Exploring Context-Aware Evaluation Metrics for Machine Translation
EMNLP 2023 Findings
Sentence-level MT metrics miss discourse-level errors. Cont-COMET extends the COMET framework with preceding and subsequent context, plus a content selection method to extract relevant information, improving both system-level and segment-level evaluation on WMT benchmarks.
Previous studies on machine translation evaluation mostly focused on the quality of individual sentences, while overlooking the important role of contextual information. Although WMT Metrics Shared Tasks have introduced context content into the human annotations of translation evaluation since 2019, the relevant metrics and methods still did not take advantage of the corresponding context. In this paper, we propose a context-aware machine translation evaluation metric called Cont-COMET, built upon the effective COMET framework. Our approach simultaneously considers the preceding and subsequent contexts of the sentence to be evaluated and trains our metric to be aligned with the setting during human annotation. We also introduce a content selection method to extract and utilize the most relevant information. The experiments and evaluation of Cont-COMET on the official test framework from WMT show improvements in both system-level and segment-level assessments.
The Sentence in Isolation
Machine translation evaluation has traditionally focused on individual sentences. Take a sentence, translate it, compare to a reference, compute a score. This works for simple cases, but real translation happens in context -- documents where sentences connect, where pronouns refer back, where terminology must stay consistent.
A translation that is perfect in isolation might be terrible in context. "She went to the bank" could be correct or wrong depending on whether the previous sentence talked about rivers or money. Sentence-level metrics cannot capture this. Since 2019, WMT Metrics Shared Tasks have incorporated context in human annotations, yet the automatic metrics themselves have not caught up.
The Gap
Human annotators at WMT already evaluate translations with surrounding context in view. But the automatic metrics they are compared against still score sentences one at a time -- creating a fundamental mismatch between how quality is judged and how it is measured.
Discourse Matters
We investigated how to incorporate document context into MT evaluation. The challenge is knowing what context helps and how to use it. Do we simply concatenate surrounding sentences? Weight them by proximity? Build more sophisticated representations of document structure?
Different strategies suit different purposes. Catching coreference errors requires attention to pronouns and their antecedents. Measuring lexical consistency needs document-wide vocabulary tracking. Evaluating coherence requires understanding discourse relations.
Context Window
Gather the preceding and subsequent sentences around the target sentence to form a context window for evaluation.
Content Selection
Apply a content selection method to extract the most relevant contextual information, filtering noise from less useful surrounding text.
Context-Aware Encoding
Extend the COMET framework to encode source, hypothesis, reference, and their contexts jointly, producing context-sensitive representations.
Aligned Training
Train the metric to match WMT human annotations that were produced with context visible, aligning the metric's behavior with how humans actually judge translations.
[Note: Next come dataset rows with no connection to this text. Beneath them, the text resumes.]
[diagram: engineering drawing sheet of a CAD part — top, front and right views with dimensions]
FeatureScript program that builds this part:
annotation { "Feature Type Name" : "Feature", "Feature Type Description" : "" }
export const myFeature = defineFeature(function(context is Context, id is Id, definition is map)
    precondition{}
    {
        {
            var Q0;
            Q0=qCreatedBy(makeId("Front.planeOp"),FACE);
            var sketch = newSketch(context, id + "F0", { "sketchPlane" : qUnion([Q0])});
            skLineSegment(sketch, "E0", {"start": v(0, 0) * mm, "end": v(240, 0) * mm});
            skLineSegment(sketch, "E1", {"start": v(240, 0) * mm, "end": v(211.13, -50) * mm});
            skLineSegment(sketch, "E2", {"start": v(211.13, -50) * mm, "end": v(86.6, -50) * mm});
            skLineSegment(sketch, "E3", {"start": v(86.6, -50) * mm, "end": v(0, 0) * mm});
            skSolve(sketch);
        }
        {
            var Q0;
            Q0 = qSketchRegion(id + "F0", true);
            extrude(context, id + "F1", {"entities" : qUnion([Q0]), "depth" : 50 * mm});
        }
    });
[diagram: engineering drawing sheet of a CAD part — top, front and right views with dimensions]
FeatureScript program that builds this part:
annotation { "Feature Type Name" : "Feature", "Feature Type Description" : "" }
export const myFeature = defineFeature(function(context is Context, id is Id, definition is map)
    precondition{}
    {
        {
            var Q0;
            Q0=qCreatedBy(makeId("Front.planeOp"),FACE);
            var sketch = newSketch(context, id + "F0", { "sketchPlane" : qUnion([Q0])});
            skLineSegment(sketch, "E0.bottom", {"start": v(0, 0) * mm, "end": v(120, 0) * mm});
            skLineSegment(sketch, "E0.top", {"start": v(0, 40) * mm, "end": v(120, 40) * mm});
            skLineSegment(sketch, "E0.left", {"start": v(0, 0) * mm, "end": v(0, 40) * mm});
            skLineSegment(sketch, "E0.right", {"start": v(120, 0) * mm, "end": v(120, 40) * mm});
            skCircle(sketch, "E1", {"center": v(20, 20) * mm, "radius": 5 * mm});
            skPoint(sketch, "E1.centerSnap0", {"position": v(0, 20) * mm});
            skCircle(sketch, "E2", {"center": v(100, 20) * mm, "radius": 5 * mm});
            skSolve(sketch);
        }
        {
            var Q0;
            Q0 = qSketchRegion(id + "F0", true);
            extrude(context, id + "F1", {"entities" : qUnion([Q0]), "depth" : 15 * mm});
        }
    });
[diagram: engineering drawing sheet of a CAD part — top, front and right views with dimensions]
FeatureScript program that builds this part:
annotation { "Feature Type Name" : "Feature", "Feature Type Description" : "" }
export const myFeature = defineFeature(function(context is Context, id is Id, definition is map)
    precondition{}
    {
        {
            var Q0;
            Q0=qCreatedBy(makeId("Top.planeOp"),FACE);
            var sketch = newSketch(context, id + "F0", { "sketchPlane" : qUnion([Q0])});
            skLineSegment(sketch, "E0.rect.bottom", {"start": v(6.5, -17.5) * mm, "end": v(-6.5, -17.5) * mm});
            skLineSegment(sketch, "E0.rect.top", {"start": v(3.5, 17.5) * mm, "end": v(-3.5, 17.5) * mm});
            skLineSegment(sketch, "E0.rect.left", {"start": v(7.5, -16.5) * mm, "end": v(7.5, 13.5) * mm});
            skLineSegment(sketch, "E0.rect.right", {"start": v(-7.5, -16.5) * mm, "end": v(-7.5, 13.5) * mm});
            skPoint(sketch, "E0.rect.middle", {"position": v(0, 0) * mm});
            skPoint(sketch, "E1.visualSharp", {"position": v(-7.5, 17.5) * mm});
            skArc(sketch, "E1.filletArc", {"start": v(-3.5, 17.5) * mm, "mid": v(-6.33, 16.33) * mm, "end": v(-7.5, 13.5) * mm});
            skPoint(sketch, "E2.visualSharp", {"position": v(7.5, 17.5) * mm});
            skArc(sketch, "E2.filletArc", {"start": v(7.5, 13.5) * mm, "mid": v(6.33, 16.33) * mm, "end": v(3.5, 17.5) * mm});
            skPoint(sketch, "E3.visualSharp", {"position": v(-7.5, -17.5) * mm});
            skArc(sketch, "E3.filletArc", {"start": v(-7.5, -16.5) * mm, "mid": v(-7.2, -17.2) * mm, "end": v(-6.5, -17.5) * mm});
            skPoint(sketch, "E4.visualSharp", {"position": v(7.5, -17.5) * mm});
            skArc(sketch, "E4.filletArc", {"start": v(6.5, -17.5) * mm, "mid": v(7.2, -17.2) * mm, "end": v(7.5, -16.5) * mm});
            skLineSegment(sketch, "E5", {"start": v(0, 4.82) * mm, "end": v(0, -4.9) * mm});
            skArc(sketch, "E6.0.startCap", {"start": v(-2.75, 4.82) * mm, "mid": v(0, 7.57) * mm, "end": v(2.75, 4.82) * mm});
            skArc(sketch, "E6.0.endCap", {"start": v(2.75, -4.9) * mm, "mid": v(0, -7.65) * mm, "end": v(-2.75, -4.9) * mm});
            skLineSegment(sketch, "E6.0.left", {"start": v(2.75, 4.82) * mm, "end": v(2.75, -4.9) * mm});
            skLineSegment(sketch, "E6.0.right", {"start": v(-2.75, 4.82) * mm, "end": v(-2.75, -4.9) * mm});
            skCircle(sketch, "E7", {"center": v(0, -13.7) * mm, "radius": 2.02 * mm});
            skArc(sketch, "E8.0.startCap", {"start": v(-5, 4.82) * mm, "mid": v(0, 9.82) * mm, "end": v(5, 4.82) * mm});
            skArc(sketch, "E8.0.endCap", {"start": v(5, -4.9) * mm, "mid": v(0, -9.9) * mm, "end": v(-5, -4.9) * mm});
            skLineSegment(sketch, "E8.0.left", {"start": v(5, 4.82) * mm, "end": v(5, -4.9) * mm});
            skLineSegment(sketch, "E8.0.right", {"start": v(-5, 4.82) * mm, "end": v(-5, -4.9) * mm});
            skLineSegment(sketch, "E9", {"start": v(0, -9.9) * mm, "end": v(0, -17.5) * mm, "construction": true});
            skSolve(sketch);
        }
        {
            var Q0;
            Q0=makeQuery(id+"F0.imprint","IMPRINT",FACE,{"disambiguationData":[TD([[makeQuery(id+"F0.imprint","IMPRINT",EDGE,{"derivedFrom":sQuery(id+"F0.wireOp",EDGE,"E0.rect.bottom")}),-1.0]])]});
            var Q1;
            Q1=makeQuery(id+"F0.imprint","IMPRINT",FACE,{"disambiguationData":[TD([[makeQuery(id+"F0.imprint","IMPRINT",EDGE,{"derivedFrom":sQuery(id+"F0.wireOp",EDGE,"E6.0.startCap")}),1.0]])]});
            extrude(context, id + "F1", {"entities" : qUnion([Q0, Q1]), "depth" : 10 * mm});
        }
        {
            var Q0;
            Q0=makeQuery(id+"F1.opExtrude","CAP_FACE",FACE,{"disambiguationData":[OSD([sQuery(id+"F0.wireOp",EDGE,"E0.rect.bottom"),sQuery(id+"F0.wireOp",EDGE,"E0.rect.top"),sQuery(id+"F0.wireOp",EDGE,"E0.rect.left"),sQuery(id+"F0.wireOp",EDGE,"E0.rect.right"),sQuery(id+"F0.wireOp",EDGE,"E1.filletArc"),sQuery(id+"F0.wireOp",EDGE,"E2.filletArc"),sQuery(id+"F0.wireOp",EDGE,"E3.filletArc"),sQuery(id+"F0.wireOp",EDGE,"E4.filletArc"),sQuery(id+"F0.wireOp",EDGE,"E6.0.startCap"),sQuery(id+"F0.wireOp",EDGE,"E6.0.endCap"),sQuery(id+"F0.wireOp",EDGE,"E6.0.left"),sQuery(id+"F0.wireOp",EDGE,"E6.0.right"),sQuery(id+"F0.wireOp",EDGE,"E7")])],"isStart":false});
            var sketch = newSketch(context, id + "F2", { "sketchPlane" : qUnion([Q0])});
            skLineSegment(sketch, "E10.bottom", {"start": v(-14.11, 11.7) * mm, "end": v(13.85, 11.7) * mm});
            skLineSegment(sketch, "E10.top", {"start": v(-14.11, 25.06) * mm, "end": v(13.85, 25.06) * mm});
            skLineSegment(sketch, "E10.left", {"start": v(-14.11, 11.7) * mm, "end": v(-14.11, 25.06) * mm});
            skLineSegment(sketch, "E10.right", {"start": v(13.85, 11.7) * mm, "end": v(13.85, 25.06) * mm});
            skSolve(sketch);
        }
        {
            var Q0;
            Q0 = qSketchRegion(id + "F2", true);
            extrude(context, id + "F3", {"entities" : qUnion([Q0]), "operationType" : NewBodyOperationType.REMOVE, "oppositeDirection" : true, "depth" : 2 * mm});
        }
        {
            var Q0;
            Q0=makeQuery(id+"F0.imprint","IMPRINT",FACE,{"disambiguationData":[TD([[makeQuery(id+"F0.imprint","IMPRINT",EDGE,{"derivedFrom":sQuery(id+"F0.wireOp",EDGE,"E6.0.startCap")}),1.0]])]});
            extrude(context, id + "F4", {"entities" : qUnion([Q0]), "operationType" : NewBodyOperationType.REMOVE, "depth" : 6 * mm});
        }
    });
Context Integration Strategies
We systematically compared different ways of incorporating context: fixed windows of surrounding sentences, weighted attention to relevant context, and learned representations that capture discourse structure. Each approach has trade-offs between effectiveness and computational cost. The content selection method proved essential -- blindly including all surrounding text can introduce noise that hurts rather than helps.
What Context Reveals
Our experiments showed that context-aware metrics catch errors that sentence-level metrics miss. Pronoun translation errors, inconsistent terminology, and coherence breaks all become visible when evaluation considers the broader document. Human ratings on document-level quality correlate better with context-aware automatic metrics.
But context is not free -- it adds computational overhead and can sometimes introduce noise if the context itself is poorly translated. The key is knowing when context helps and how much to use. Our content selection approach addresses this by identifying and extracting the most informative parts of the surrounding text.
Evaluation on WMT Metrics Shared Task
| Metric | Context | System-Level | Segment-Level |
|---|---|---|---|
| COMET (baseline) | No | Baseline | Baseline |
| Cont-COMET (full context) | Yes | Improved | Improved |
| Cont-COMET (content selection) | Selected | Best | Best |
Key Findings
- Discourse Sensitivity: Context-aware metrics better capture coreference and coherence errors invisible to sentence-level evaluation
- Human Correlation: Improved alignment with human document-level judgments at both system and segment levels
- Content Selection Matters: Selectively extracting relevant context outperforms blindly concatenating all surrounding text
- Practical Guidelines: Recommendations for when and how to incorporate context into MT evaluation pipelines
Toward Document-Level Quality
As machine translation matures, document-level quality becomes increasingly important. This work provides a foundation for evaluation metrics that see beyond the sentence -- measuring not just whether individual sentences are translated correctly, but whether they work together as coherent documents.
Cont-COMET demonstrates that aligning metric training with the way humans actually evaluate -- in context -- is a simple but effective principle. The content selection mechanism ensures that this context is used wisely, not wastefully. Together, these ideas point toward a future where MT evaluation truly reflects the document-level quality that matters to real users.